Il est intéressant de noter que l’équipe internationale de chercheurs ayant participé à l’étude a constaté que chez les chasseurs-cueilleurs Hadza de Tanzanie, tous les membres du groupe dormaient en même temps pendant seulement 18 minutes. Les chercheurs ont observé le groupe pendant 20 jours. Selon les chercheurs, quelqu’un était éveillé 98,8 % du temps. Cela signifie qu’en cas de danger, quelqu’un était disponible pour réveiller et avertir le groupe pendant presque toute la nuit. Les chercheurs ont expliqué qu’en raison des similitudes entre le mode de vie des Hazda et celui de nos ancêtres du Pléistocène, il est possible d’entrevoir certains éléments de notre propre évolution.

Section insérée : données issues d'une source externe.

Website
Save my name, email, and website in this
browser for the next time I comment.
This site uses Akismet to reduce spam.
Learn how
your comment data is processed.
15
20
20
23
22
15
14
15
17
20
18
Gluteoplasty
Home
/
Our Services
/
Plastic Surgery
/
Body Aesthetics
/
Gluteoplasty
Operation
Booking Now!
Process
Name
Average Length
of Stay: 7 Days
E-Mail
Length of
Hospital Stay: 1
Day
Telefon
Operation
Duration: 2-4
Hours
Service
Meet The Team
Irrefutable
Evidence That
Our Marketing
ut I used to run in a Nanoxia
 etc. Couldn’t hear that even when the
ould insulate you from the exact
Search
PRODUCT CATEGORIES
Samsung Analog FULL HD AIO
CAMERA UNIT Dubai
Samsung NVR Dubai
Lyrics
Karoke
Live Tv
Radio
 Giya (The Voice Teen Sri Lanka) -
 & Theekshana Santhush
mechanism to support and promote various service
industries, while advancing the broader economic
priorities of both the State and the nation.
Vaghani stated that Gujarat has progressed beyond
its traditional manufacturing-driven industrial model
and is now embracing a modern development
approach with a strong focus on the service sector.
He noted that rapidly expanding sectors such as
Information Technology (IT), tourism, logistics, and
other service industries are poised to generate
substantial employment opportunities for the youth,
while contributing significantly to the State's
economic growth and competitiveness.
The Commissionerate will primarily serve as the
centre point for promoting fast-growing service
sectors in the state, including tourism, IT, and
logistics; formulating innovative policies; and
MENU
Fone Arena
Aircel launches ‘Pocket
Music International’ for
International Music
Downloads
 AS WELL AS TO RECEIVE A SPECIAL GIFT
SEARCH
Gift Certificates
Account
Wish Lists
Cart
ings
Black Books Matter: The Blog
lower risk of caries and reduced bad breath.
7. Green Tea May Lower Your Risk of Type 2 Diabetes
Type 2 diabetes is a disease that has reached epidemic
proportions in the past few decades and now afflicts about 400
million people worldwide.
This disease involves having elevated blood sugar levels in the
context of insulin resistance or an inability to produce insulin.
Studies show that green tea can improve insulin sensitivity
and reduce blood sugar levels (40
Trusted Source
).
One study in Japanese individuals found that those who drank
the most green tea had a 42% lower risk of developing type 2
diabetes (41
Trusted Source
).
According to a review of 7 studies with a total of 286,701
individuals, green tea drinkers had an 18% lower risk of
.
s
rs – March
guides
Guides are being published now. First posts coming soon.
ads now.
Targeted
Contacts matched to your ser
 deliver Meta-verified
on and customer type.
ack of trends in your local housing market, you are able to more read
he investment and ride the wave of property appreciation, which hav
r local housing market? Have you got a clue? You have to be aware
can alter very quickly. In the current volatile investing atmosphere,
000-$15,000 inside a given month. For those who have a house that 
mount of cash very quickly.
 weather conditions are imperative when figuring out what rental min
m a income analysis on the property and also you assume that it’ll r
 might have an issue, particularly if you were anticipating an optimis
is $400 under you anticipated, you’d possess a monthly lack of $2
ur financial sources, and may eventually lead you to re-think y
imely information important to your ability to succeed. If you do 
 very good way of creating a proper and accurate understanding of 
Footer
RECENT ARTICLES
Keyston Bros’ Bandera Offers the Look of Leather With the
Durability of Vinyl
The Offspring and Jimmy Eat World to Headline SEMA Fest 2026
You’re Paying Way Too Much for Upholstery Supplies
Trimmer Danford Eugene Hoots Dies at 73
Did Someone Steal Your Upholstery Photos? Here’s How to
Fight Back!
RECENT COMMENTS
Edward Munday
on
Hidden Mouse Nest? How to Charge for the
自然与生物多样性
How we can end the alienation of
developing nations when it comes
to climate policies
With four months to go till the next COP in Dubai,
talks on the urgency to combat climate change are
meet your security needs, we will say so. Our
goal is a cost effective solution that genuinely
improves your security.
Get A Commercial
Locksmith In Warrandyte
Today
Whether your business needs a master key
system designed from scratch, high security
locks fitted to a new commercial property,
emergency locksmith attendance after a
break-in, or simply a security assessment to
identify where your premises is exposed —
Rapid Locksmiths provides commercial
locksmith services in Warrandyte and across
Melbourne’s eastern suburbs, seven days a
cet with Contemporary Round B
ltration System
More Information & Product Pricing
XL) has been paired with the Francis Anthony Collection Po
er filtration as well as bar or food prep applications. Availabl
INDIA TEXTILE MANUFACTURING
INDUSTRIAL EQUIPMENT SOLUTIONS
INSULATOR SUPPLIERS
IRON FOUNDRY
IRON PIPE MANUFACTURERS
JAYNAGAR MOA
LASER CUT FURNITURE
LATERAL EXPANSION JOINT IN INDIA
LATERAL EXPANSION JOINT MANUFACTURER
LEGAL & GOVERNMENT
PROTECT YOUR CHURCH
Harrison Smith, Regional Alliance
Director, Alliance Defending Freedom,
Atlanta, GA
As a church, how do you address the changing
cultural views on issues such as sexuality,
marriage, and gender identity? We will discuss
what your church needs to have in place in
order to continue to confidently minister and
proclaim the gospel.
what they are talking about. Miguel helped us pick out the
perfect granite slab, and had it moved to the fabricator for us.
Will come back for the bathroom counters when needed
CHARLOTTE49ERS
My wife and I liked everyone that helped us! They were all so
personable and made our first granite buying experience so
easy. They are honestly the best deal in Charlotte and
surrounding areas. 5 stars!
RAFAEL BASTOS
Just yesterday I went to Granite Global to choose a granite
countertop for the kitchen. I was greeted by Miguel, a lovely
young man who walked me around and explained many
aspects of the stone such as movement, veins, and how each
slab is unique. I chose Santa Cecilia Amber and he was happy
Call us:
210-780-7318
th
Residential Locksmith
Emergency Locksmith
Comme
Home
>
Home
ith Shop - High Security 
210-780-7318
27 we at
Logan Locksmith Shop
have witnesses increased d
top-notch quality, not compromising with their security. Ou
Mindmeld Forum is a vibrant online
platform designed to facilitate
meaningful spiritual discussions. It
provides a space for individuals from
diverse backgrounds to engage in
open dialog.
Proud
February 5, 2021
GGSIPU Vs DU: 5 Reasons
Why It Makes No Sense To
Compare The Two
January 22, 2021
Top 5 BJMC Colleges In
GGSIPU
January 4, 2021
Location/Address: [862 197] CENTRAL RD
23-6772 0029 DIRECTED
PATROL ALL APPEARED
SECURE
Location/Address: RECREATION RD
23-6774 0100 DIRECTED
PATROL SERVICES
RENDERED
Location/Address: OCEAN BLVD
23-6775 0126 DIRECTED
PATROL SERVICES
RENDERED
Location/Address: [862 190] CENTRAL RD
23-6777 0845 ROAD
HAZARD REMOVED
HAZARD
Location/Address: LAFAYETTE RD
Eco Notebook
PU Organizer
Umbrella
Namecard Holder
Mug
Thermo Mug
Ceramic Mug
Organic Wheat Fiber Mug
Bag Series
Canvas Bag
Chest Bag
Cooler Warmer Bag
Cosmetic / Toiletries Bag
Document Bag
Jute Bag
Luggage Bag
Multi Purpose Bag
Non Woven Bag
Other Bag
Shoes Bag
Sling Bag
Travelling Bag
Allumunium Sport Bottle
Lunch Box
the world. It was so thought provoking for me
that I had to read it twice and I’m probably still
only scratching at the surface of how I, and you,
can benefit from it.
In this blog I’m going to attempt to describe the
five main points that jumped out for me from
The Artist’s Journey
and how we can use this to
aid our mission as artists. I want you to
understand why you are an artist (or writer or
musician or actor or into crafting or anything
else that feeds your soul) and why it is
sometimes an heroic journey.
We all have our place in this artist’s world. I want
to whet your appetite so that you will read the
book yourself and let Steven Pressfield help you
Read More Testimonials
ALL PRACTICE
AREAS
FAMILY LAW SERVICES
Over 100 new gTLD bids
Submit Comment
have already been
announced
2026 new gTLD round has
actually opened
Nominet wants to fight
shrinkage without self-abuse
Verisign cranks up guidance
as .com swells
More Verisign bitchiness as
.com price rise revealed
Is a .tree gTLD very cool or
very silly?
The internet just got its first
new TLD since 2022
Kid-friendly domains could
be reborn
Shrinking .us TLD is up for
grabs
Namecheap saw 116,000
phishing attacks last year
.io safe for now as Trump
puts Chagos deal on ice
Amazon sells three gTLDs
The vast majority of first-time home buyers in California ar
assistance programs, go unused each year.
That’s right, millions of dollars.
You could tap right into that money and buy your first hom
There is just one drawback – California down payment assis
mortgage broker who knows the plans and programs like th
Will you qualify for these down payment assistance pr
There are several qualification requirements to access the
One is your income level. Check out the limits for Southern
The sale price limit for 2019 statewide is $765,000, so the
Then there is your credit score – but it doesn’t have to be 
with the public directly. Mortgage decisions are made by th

Travaillez avec votre chronotype lorsque c’est possible
En contemplant notre histoire évolutive, il convient de noter que le fonctionnement de notre corps est le résultat de milliers d’années d’évolution. Si nous, qui menons un mode de vie moderne, avons l’impression d’être très différents de nos ancêtres du Pléistocène ou même des Hazda, le temps pendant lequel nous avons vécu ce mode de vie n’est qu’un moment dans le temps si l’on considère la vaste étendue de notre histoire.
Ces rythmes anciens ont encore un impact sur le fonctionnement de notre corps aujourd’hui. Il est donc logique, pour un meilleur sommeil et une meilleure santé, de travailler avec notre chronotype, en organisant nos obligations et nos activités de manière à mieux correspondre à nos rythmes naturels, dans la mesure du possible.